ACCIONES REQUERIDAS:
a: ¿Puedes reproducir tal cual el fragmento sobre el armadillo en el Beira-Rio, empezando por "Por supuesto, fui" y siguiendo hasta "sacarse fotos conmigo."?
b: ¿Cómo sigue el relato del armadillo sobre su visita al estadio Beira-Rio? Retómalo justo donde se detiene.

FRAGMENTO PARA LEER:
▬▬▬▬▬▬
“¡Amigos, se me han puesto los pelos de punta! Ya sé que es difícil creer que un armadillo pueda tener ese tipo de sensación, pero les aseguro que sí. Creo que estoy cada vez más cautivado por la Copa Mundial de la FIFA.

Este miércoles he estado en el Beira-Rio. Como armadillo aficionado al fútbol, sé que este estadio ya ha visto deslizarse por su césped tan verde a varios grandes astros del fútbol brasileño y sudamericano. Me daban ganas de rodar por ahí, pero esta vez preferí contener mis impulsos de convertirme en balón.

Por supuesto, fui el primero en llegar y salir al campo. Y si ya estaba alegre, vibré todavía más con los niños que me estaban esperando. Había niños de todo tipo, y todos querían sacarse fotos conmigo.
▬▬▬▬▬▬
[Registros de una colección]
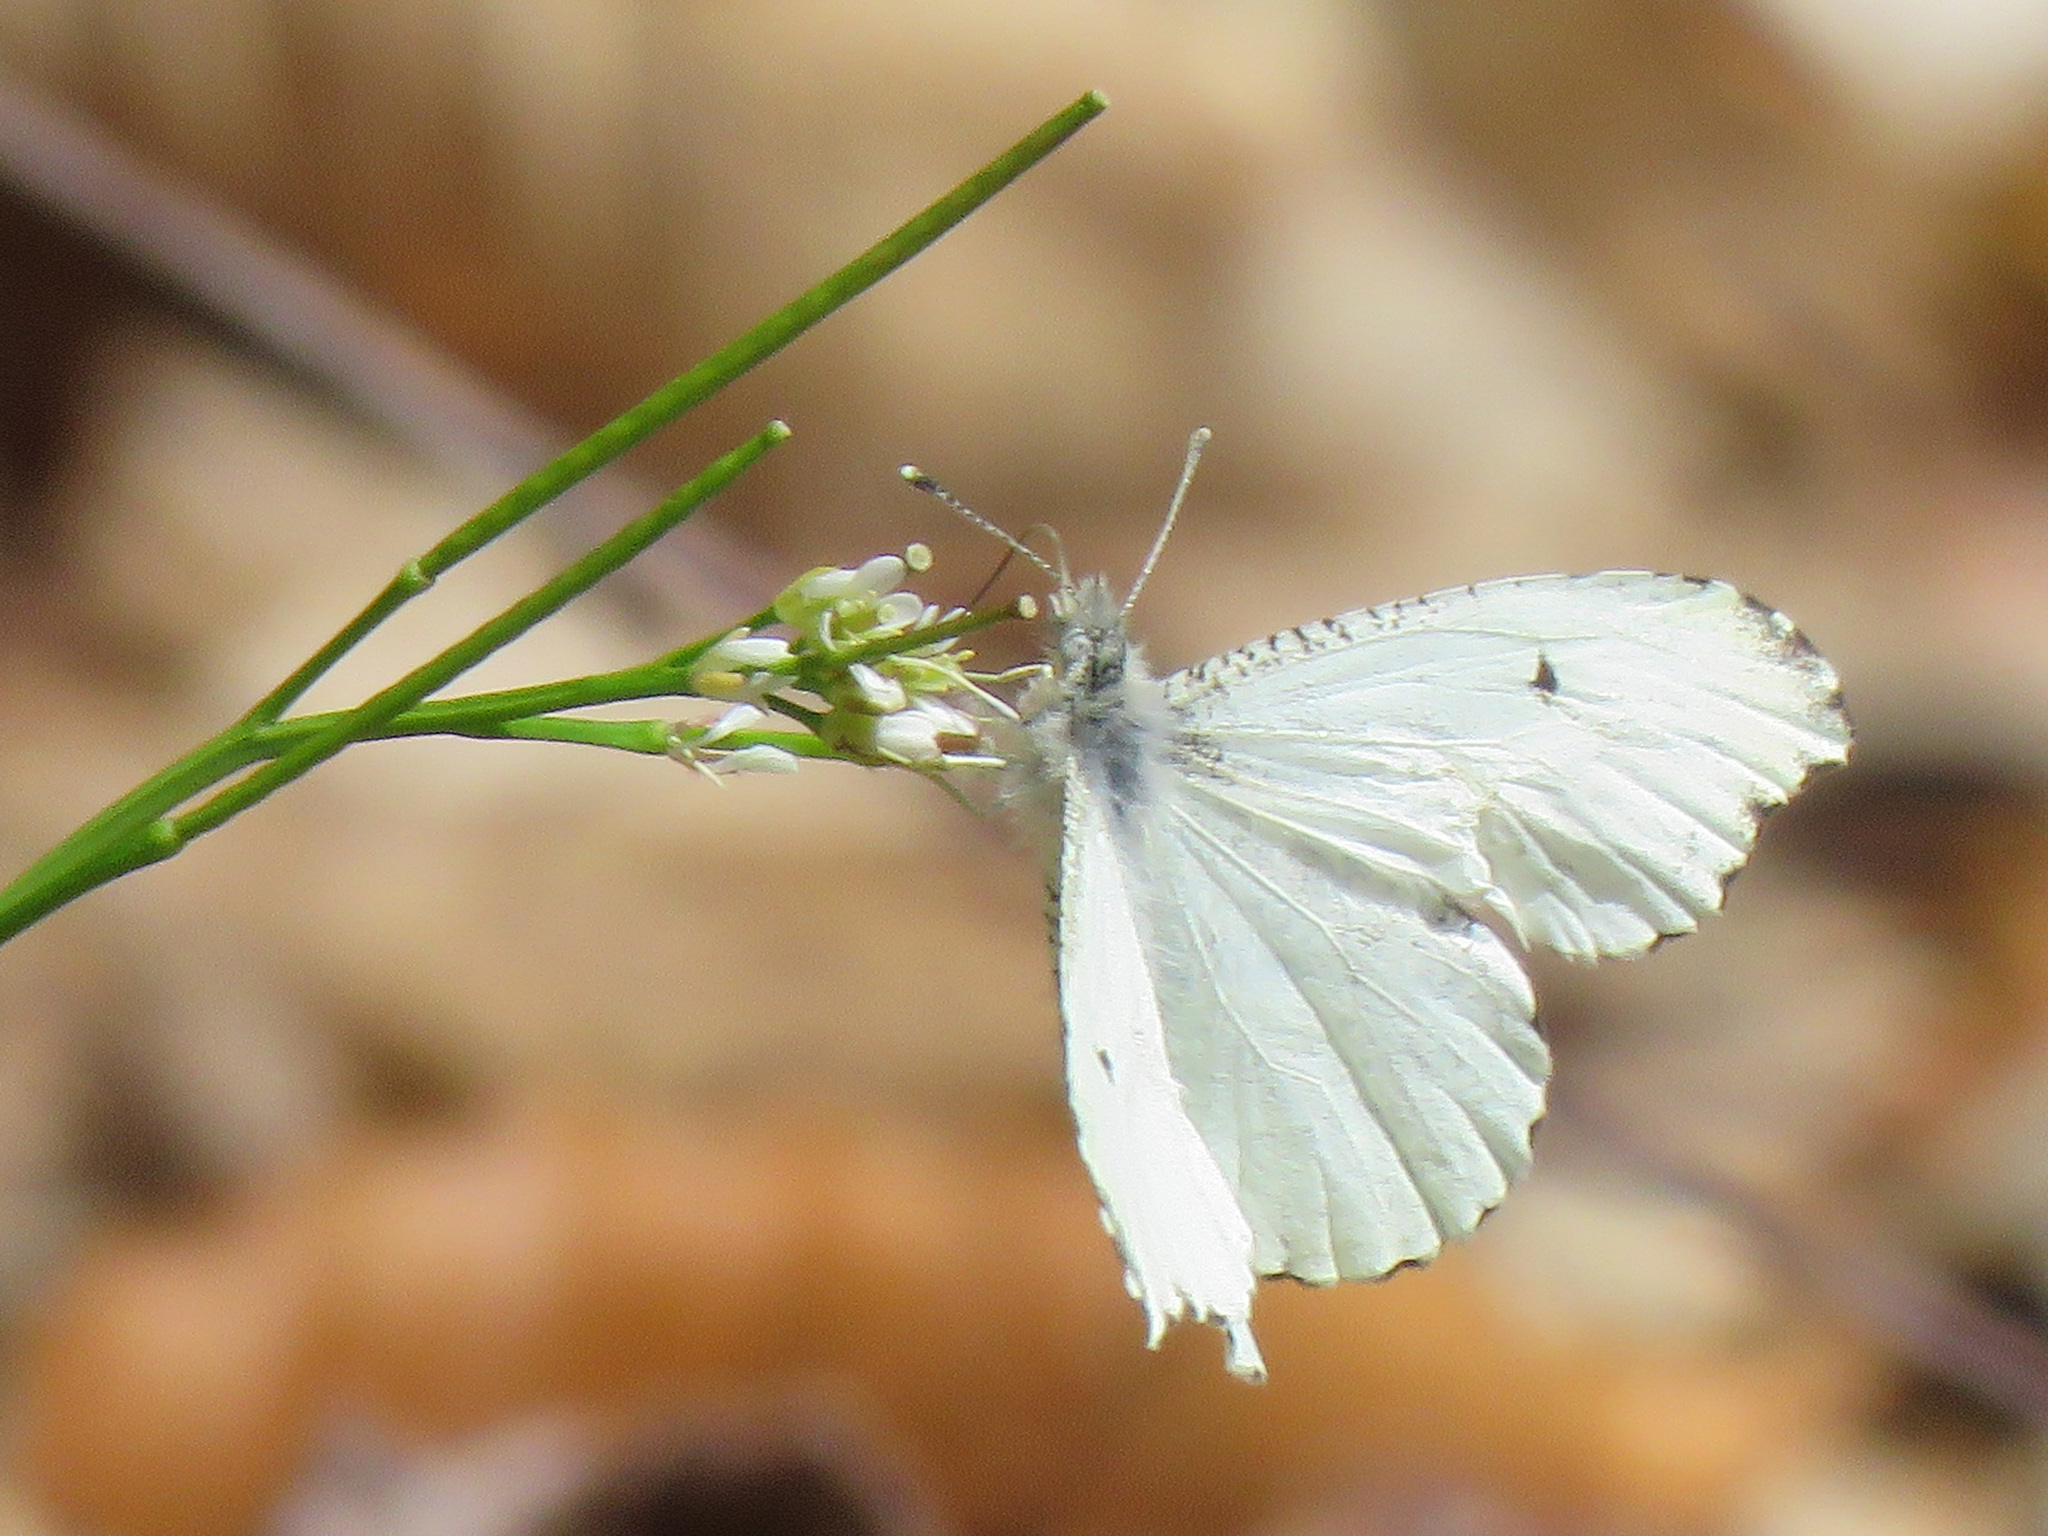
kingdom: Animalia
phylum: Arthropoda
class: Insecta
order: Lepidoptera
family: Pieridae
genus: Anthocharis
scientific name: Anthocharis midea
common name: Falcate orangetip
▬▬▬▬▬▬
RESPUESTAS DEL EJERCICIO:
a:
Por supuesto, fui el primero en llegar y salir al campo. Y si ya estaba alegre, vibré todavía más con los niños que me estaban esperando. Había niños de todo tipo, y todos querían sacarse fotos conmigo.

b:
Y soy un armadillo coqueto, ya lo sabe todo el mundo. Me dijeron que yo era muy bonito, que era fantástico, que era colorido. Si ellos lo dicen, será verdad, ¿no? ¡Por algo tengo los colores de Brasil!

Me puse tan contento que quise entrar en el césped de la mano de los niños de Rio Grande do Sul. El estadio está cada día más bonito, será estupendo volver aquí en 2014.


Bueno, después me escapé de la delegación y fui a comer un churrasco, ya que no hay ningún brasileño que se resista, ¿no? El viaje ha terminado, pero me llevaré bonitos recuerdos de Belo Horizonte y Porto Alegre. El mes que viene, más, y también tendré nombre. ¡Hasta la próxima!”.